> DIRECTIONS FOR THIS TASK
Retype, exactly as they stand, the lines from the start of the data to the line that contains "left shoulder: (707, 384)", both ends included. Leave the pictures out.

BEGIN MATERIAL SUPPLIED

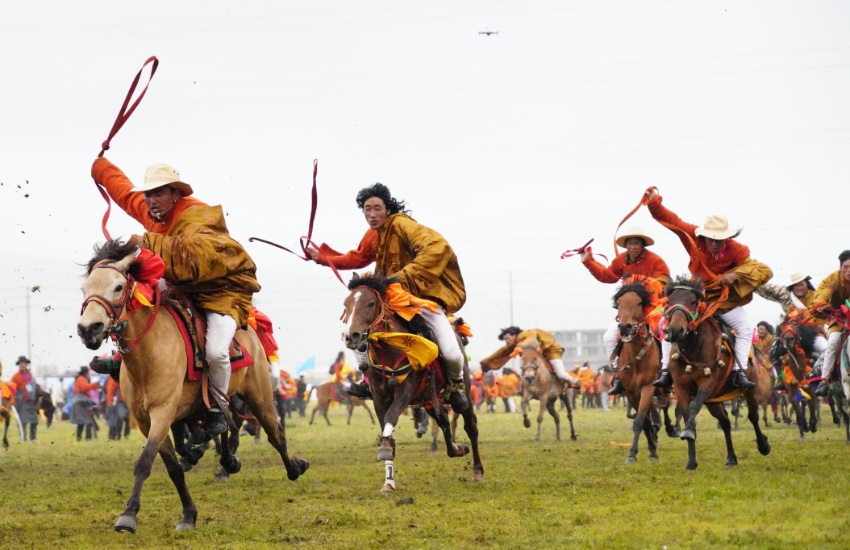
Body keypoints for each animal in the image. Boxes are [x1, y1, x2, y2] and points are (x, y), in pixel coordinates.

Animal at [76, 243, 308, 536]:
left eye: (118, 287)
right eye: (84, 289)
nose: (88, 329)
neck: (148, 357)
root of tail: (250, 327)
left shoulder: (162, 412)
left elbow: (144, 462)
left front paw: (127, 516)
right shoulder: (145, 420)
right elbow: (173, 467)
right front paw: (188, 514)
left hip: (259, 395)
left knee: (273, 433)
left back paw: (294, 467)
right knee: (224, 424)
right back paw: (228, 461)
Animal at [340, 274, 484, 494]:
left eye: (371, 303)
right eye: (346, 304)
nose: (351, 336)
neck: (391, 348)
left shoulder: (406, 391)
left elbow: (391, 417)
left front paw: (383, 450)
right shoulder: (379, 397)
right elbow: (388, 430)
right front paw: (388, 483)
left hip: (464, 393)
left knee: (471, 425)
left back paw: (477, 470)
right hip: (429, 399)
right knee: (443, 420)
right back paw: (457, 448)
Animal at [608, 280, 676, 466]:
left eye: (639, 303)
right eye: (618, 304)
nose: (625, 327)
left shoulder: (647, 388)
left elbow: (639, 420)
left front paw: (637, 453)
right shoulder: (630, 392)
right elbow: (643, 421)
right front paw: (647, 449)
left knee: (665, 406)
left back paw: (670, 428)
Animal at [664, 278, 768, 472]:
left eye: (693, 302)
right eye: (668, 301)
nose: (675, 331)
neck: (693, 348)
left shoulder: (707, 384)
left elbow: (694, 407)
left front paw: (687, 432)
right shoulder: (682, 388)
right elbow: (688, 415)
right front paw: (691, 461)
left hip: (750, 389)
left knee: (753, 416)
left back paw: (763, 445)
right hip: (713, 401)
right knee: (725, 422)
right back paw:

END MATERIAL SUPPLIED

> ANSWER TO THIS EXERCISE
Body keypoints for each animal in the image. Boxes are [x1, y1, x2, y2] and points are (x, y), in pixel coordinates.

Animal at [76, 243, 308, 536]:
left eye: (118, 287)
right eye: (84, 289)
nose: (88, 329)
neck: (148, 357)
root of tail: (250, 327)
left shoulder: (162, 412)
left elbow: (144, 462)
left front paw: (127, 516)
right shoulder: (145, 420)
right elbow: (173, 467)
right front paw: (188, 514)
left hip: (259, 395)
left knee: (273, 433)
left back paw: (294, 467)
right knee: (224, 424)
right back paw: (228, 461)
Animal at [340, 274, 484, 494]:
left eye: (371, 303)
right eye: (346, 304)
nose: (351, 336)
neck: (391, 348)
left shoulder: (406, 391)
left elbow: (391, 417)
left front paw: (383, 450)
right shoulder: (379, 397)
right elbow: (388, 430)
right front paw: (388, 483)
left hip: (464, 393)
left knee: (471, 425)
left back paw: (477, 470)
right hip: (429, 399)
right knee: (443, 420)
right back paw: (457, 448)
Animal at [608, 280, 676, 466]:
left eye: (639, 303)
right eye: (618, 304)
nose: (625, 327)
left shoulder: (647, 388)
left elbow: (639, 420)
left front paw: (637, 453)
right shoulder: (630, 392)
right elbow: (643, 421)
right front paw: (647, 449)
left knee: (665, 406)
left back paw: (670, 428)
Animal at [664, 278, 768, 472]:
left eye: (693, 302)
right eye: (668, 301)
nose: (675, 331)
neck: (693, 348)
left shoulder: (707, 384)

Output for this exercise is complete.